- Текст страницы -

Еще совсем маленький горожанин я для себя открывал белорусскую провинцию. Тогда не было автовокзалов, оборудованных станций, и автобусы парковались на площадках городов, на пыльных околицах сел или местечек или на площадках у какой–нибудь достопримечательности типа клуба, магазина. Провинция казалась скучной и тоскливой, и жить там не хотелось. Помню, как летним солнечным днем мама оставляла меня на деревенской конечной станции у шапочно знакомых людей, пока сама оборачивалась одним–двумя рейсами. Обычно это были молодые приятные женщины, которые к чужому ребенку проявляли радушие и оказывали гостеприимство. И мама совершенно без опаски меня им доверяла. Удивительные отношения! Перед глазами стоит простая хата, в которой и достатка–то нет, зато как–то по–доброму она залита солнечными лучами, а перед ней — такой же светлый двор, зеленая трава, широкая тропинка, а дальше пруд или озеро. Уютная деревенская картинка из детства…
Я был очевидцем, как пьяный водитель на КаВЗе ночью гонял по территории гаража. Дежурный диспетчер, дабы пресечь хулиганскую выходку, запер ворота, но для куражащегося пьяницы это не стало преградой. Он вырвался за пределы автопарка и растерянный диспетчер удивленно орал:
— Ну как же этот гад выехал с территории?

- Вопросы по материалу -
- 1) Переведите на английский язык предложение из воспоминаний о белорусской провинции: «Провинция казалась скучной и тоскливой, и жить там не хотелось».
- 2) Продолжите воспоминания о белорусской провинции и автобусах, начав сразу после последней приведённой реплики диспетчера.

- Исходные материалы -

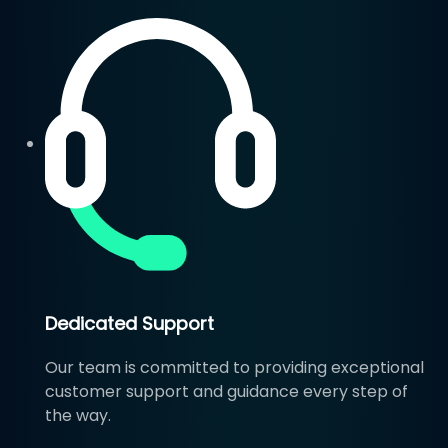
Dedicated Support
Our team is committed to providing exceptional
customer support and guidance every step of
the way.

- Ответы к упражнению -
- 1) The provinces seemed dull and dreary, and I had no wish to live there.

- 2)
Другой водитель ему и подсказал:
— У тебя же ворота на мойку открыты настежь!
В те времена на мойке и в помине не было механики, поэтому женщины длинными щетками терли бока автобусов, едва дотягиваясь до крыши. Внутри салон смывали из шланга, регулируя струю пальцами рук. Как–то, помогая женщинам, я провалился ногой в щель между двумя панелями для стока воды, мама едва поймала мой ботинок, который чуть не унесло потоком.
Самым скучным делом в маминой работе была сдача выручки. На центральном автовокзале долго стоял большой деревянный барак. Внутри него было несколько касс с окошками и большой зал с множеством столов, за которыми кондукторы считали свою выручку. Монеты разного достоинства мама собирала в столбики разной высоты и выставляла на стол. Бумажные деньги тоже складывала по купюрам. А я в это время не знал, чем себя занять.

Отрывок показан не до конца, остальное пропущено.